Return exactly those lines of the material below that fall between the line holding "Frühling in Deutschland" and the line holding "Frühling jedoch schon", inclusive.
......
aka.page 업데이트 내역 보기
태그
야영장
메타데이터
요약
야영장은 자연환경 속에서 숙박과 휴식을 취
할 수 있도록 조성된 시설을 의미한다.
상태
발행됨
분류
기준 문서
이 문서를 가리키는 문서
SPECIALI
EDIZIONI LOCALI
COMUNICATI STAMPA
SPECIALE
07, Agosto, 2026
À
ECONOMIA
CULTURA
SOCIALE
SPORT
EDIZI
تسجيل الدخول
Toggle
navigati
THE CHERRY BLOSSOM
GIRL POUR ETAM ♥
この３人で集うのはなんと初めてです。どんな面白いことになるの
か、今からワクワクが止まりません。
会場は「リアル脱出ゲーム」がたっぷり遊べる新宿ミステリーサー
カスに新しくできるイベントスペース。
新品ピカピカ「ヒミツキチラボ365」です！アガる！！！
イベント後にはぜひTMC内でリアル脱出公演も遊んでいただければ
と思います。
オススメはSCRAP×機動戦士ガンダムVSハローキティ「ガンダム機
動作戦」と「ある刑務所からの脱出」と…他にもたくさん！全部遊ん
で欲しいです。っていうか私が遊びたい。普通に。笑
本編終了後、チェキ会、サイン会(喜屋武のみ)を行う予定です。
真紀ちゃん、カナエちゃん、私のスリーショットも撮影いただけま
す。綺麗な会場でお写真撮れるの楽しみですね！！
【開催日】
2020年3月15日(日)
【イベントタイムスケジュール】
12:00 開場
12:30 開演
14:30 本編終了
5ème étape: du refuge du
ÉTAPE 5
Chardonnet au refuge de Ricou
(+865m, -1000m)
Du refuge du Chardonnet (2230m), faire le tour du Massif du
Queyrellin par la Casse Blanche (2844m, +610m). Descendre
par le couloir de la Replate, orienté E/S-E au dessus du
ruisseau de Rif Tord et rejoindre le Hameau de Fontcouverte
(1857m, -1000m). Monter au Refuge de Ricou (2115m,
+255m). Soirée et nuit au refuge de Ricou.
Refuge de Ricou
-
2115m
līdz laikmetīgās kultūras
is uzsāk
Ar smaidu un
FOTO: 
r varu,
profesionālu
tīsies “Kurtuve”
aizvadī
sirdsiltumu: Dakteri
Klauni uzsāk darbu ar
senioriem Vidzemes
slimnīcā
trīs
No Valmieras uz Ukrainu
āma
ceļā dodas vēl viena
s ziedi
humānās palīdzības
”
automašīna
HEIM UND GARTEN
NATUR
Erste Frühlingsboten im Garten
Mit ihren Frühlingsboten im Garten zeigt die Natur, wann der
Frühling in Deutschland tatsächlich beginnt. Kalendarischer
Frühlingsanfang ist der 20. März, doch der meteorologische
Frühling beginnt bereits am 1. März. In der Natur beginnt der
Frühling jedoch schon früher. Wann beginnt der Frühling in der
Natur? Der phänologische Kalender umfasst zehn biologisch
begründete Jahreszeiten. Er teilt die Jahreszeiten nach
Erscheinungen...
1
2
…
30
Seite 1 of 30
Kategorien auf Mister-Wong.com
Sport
......
◆ **Reply**:
Frühling in Deutschland tatsächlich beginnt. Kalendarischer
Frühlingsanfang ist der 20. März, doch der meteorologische
Frühling beginnt bereits am 1. März. In der Natur beginnt der
Frühling jedoch schon früher. Wann beginnt der Frühling in der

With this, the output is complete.